Prompt
Decide whether each statement agrees with the forum post about the bench, answering yes or no and quoting the words from the post that settle it. 1. The added layer of MRMDF brought the bench top to 54mm thick. 2. The local Screwfix branch did not have the 19mm drill bit in stock. 3. The test cut caused break out beneath the table top.

Passage provided
◇ ◇ ◇ ◇

# Multifunctional Maneuverable Bench - Ideas & Advice?



## PeteG (6 Oct 2014)

I didn't spend the weekend as planned, and spent too much time on Saturday sat in the shed drinking tea and thinking bout stuff  I did clean the cast iron table on the table saw with Briwax and also the bandsaw table whilst I was at it. I then decided it was time to sort the bench top out. I'd bought a couple of bench dogs from Axminster a few weeks back, so the first job was to add another layer of 18mm MRMDF to the table top, giving me a total thickness of 54mm. Advice taken from phil.p a few months ago. I also glued up three small pieces of waste MRMDF to try a couple of test holes on, although I hadn't decided at this point what I was going to use to drill the holes.
Sunday morning I trimmed round the sides with the router and then did a search for a suitable hole cutter or drill bit. I found a you tube video by Oliver Parry who had used an Armeg Wood Beaver drill bit, and thankfully the local Screwfix branch had a 19mm in stock. So after a quick trip to Screwfix it was time to measure up and try a test cut before making a mess of the table top. The Beaver cuts very clean holes and quickly to, but for the 54mm top I could only cut around 45mm or so before adjusting the drill stand. I also had a piece of 3" x 2" clamped beneath the table top to reduce break out, thankfully there wasn't any. 

This is where the questions start  

1: Should I use a small round over cutter with the router around the top of each hole?

2: I have some 3" x 1" Ash which I'd like to edge the MDF with. But I'd also like to add a some form of aluminum track so I can attach a fence or guide for cutting sheet plywood down. [Cross Cut Only] I buy 8' x 4' sheets cut to 8' x 2' so they'll fit in the car. I understand that I can't screw directly in to the MDF, so I'm hoping the Ash will not only look good but will also hold the tracking or profile. If this is OK, will gluing alone be OK for the Ash trim, or should I add a few Dominos as well?

◇ ◇ ◇ ◇

Raw data
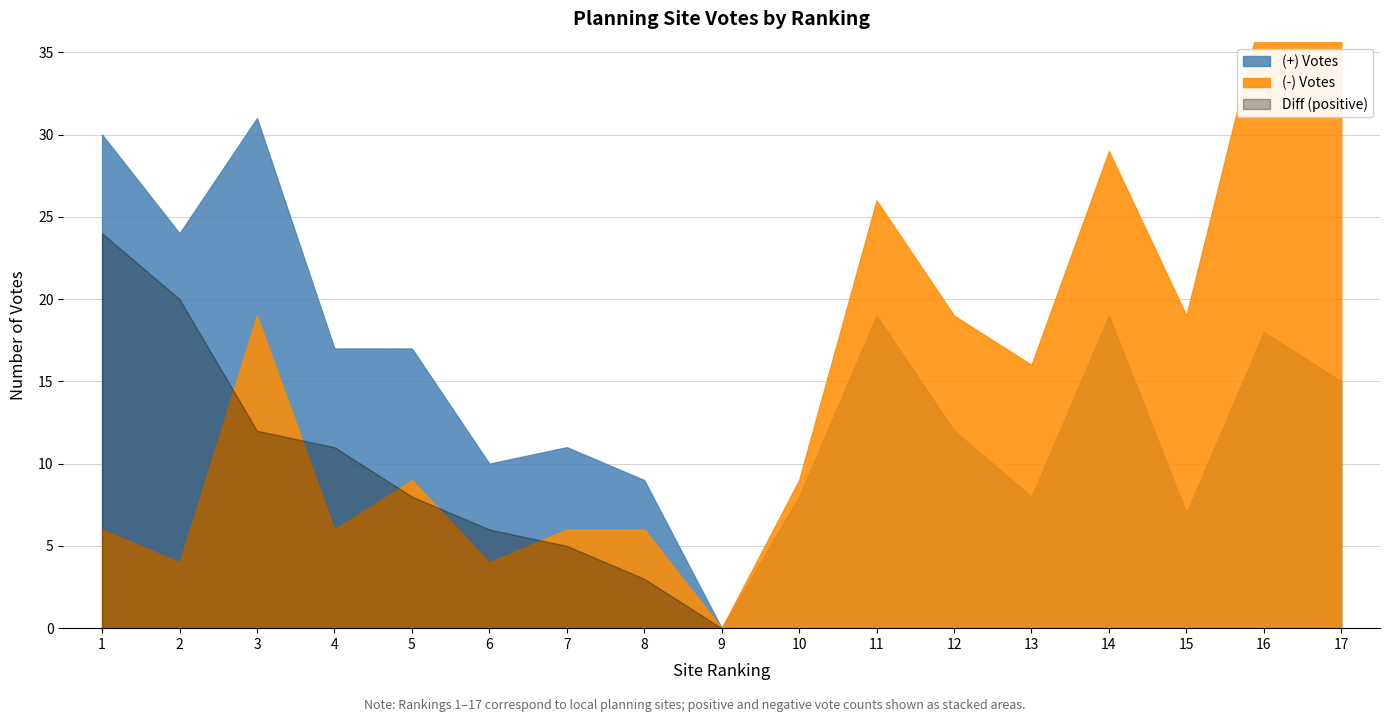

What is the value of the (+) Votes point at the 13th from the left?

8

◇ ◇ ◇ ◇

Written response
1. Yes: "giving me a total thickness of 54mm"
2. No: "thankfully the local Screwfix branch had a 19mm in stock"
3. No: "thankfully there wasn't any"